The researchers made a systematic review of the existing scientific literature to investigate how chemical mixtures can influence both key phases of allergic contact dermatitis: the sensitisation phase, when the immune system first becomes reactive to a substance, and the elicitation phase, when subsequent exposure triggers a clinical allergic response. The study included 13 papers, and the findings from these indicate that mixtures can alter these processes in ways that are not always predictable based on the effects of individual substances alone.
Jeanne Duus Johansen, project leader, Allergy Research Centre (Gentofte Hospital, Copenhagen, Denmark) highlights:
Our findings, that combinations of irritants and/or skin allergens may lower the threshold of reaction for the individual substance, in a way which is not always predictable, underline the need for risk assessment approaches that better reflect real-life exposure scenarios. A critical gap is the absence of studies on mixtures using New Approach Methodologies (NAMS), which is intended to replace animal testing.

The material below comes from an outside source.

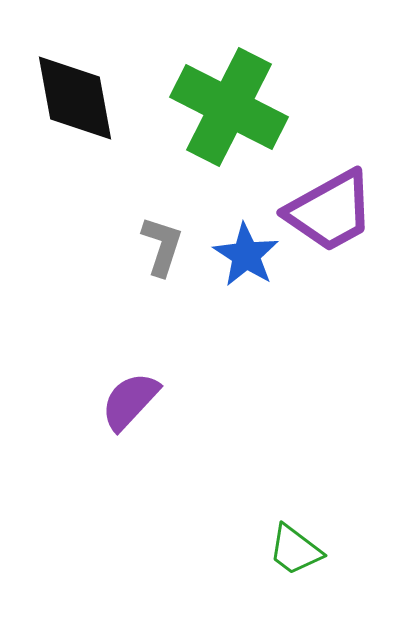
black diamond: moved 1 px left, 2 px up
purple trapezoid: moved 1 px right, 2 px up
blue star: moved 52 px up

These results reinforce growing scientific evidence that mixture effects are highly relevant for human health risk assessment. In the context of skin allergy, they suggest that current regulatory frameworks based primarily on single-substance assessments may underestimate the real-world risks associated with combined chemical exposures.

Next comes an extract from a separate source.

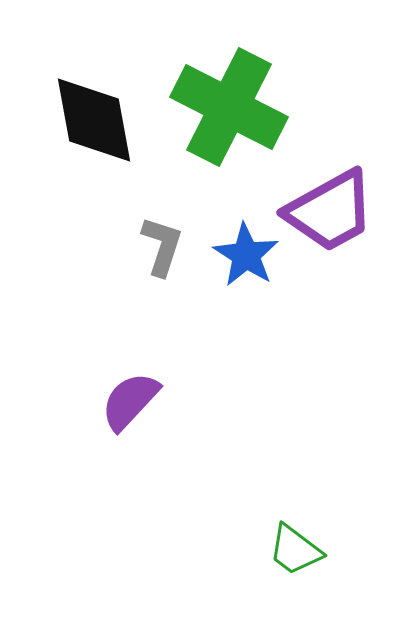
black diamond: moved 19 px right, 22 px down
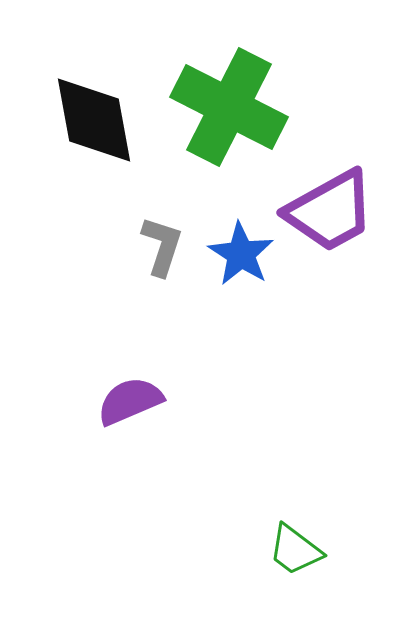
blue star: moved 5 px left, 1 px up
purple semicircle: rotated 24 degrees clockwise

The study aligns closely with PARC’s objectives to advance next-generation chemical risk assessment by improving the understanding of mixture toxicity and supporting more realistic and protective approaches to chemical safety. The project continues with more experimental work using NAMs and 3D models of skin. By providing mechanistic insights into how mixtures affect skin sensitisation and elicitation, this work contributes to the scientific basis needed to refine regulatory testing strategies and inform policy development at the European level.
Overall, the findings highlight the importance of integrating mixture considerations into both experimental research and regulatory decision-making, particularly for health outcomes such as allergic contact dermatitis, where cumulative and combined exposures are common.